--- Activity ---
Please retype the text in all of the data below word for word, leaving the pictures out.

(Saved data entries)

* * * * *

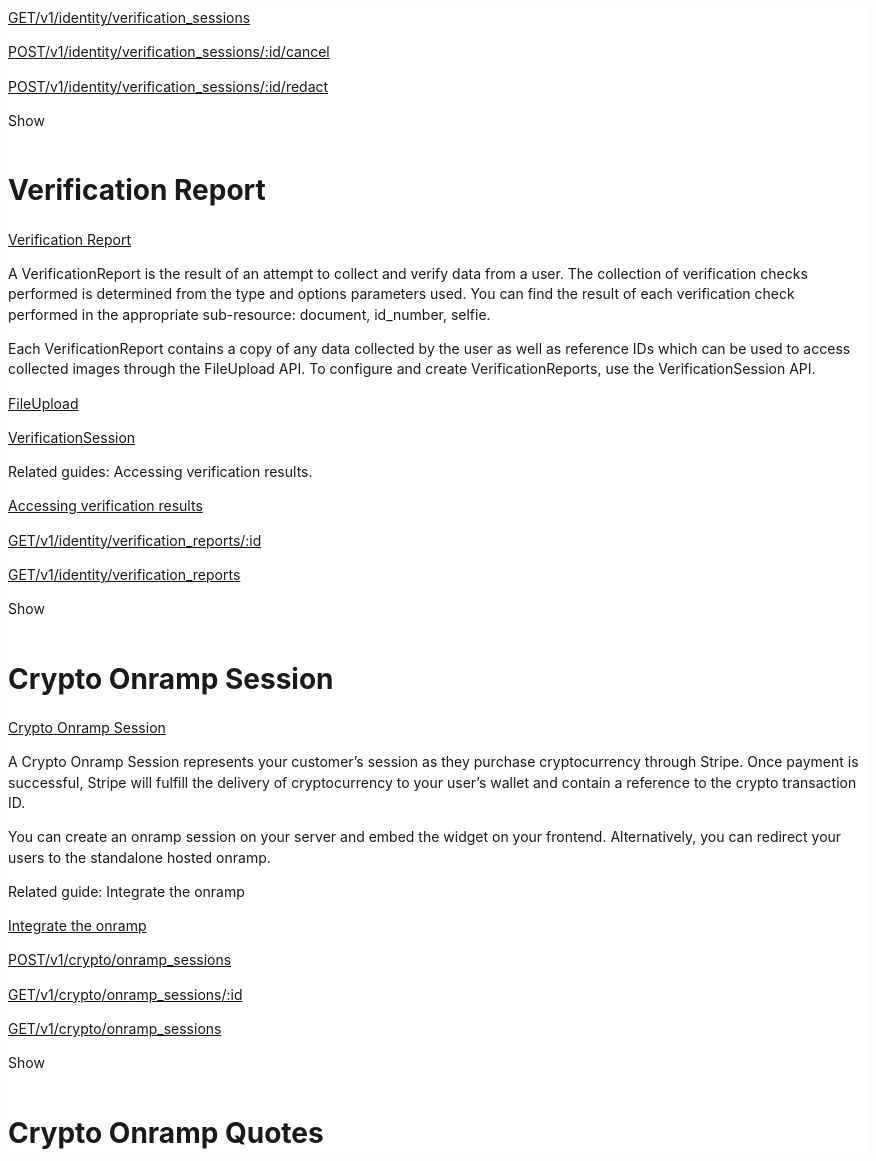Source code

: [GET/v1/identity/verification_sessions](/api/identity/verification_sessions/list)

[POST/v1/identity/verification_sessions/:id/cancel](/api/identity/verification_sessions/cancel)

[POST/v1/identity/verification_sessions/:id/redact](/api/identity/verification_sessions/redact)

Show

# Verification Report

[Verification Report](/api/identity/verification_reports)

A VerificationReport is the result of an attempt to collect and verify data from a user. The collection of verification checks performed is determined from the type and options parameters used. You can find the result of each verification check performed in the appropriate sub-resource: document, id_number, selfie.

Each VerificationReport contains a copy of any data collected by the user as well as reference IDs which can be used to access collected images through the FileUpload API. To configure and create VerificationReports, use the VerificationSession API.

[FileUpload](/api/files)

[VerificationSession](/api/identity/verification_sessions)

Related guides: Accessing verification results.

[Accessing verification results](/identity/verification-sessions#results)

[GET/v1/identity/verification_reports/:id](/api/identity/verification_reports/retrieve)

[GET/v1/identity/verification_reports](/api/identity/verification_reports/list)

Show

# Crypto Onramp Session

[Crypto Onramp Session](/api/crypto/onramp_sessions)

A Crypto Onramp Session represents your customer’s session as they purchase cryptocurrency through Stripe. Once payment is successful, Stripe will fulfill the delivery of cryptocurrency to your user’s wallet and contain a reference to the crypto transaction ID.

You can create an onramp session on your server and embed the widget on your frontend. Alternatively, you can redirect your users to the standalone hosted onramp.

Related guide: Integrate the onramp

[Integrate the onramp](/crypto/integrate-the-onramp)

[POST/v1/crypto/onramp_sessions](/api/crypto/onramp_sessions/create)

[GET/v1/crypto/onramp_sessions/:id](/api/crypto/onramp_sessions/retrieve)

[GET/v1/crypto/onramp_sessions](/api/crypto/onramp_sessions/list)

Show

# Crypto Onramp Quotes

* * * * *

--- Output of the task ---
Source code

: [GET/v1/identity/verification_sessions](/api/identity/verification_sessions/list)

[POST/v1/identity/verification_sessions/:id/cancel](/api/identity/verification_sessions/cancel)

[POST/v1/identity/verification_sessions/:id/redact](/api/identity/verification_sessions/redact)

Show

# Verification Report

[Verification Report](/api/identity/verification_reports)

A VerificationReport is the result of an attempt to collect and verify data from a user. The collection of verification checks performed is determined from the type and options parameters used. You can find the result of each verification check performed in the appropriate sub-resource: document, id_number, selfie.

Each VerificationReport contains a copy of any data collected by the user as well as reference IDs which can be used to access collected images through the FileUpload API. To configure and create VerificationReports, use the VerificationSession API.

[FileUpload](/api/files)

[VerificationSession](/api/identity/verification_sessions)

Related guides: Accessing verification results.

[Accessing verification results](/identity/verification-sessions#results)

[GET/v1/identity/verification_reports/:id](/api/identity/verification_reports/retrieve)

[GET/v1/identity/verification_reports](/api/identity/verification_reports/list)

Show

# Crypto Onramp Session

[Crypto Onramp Session](/api/crypto/onramp_sessions)

A Crypto Onramp Session represents your customer’s session as they purchase cryptocurrency through Stripe. Once payment is successful, Stripe will fulfill the delivery of cryptocurrency to your user’s wallet and contain a reference to the crypto transaction ID.

You can create an onramp session on your server and embed the widget on your frontend. Alternatively, you can redirect your users to the standalone hosted onramp.

Related guide: Integrate the onramp

[Integrate the onramp](/crypto/integrate-the-onramp)

[POST/v1/crypto/onramp_sessions](/api/crypto/onramp_sessions/create)

[GET/v1/crypto/onramp_sessions/:id](/api/crypto/onramp_sessions/retrieve)

[GET/v1/crypto/onramp_sessions](/api/crypto/onramp_sessions/list)

Show

# Crypto Onramp Quotes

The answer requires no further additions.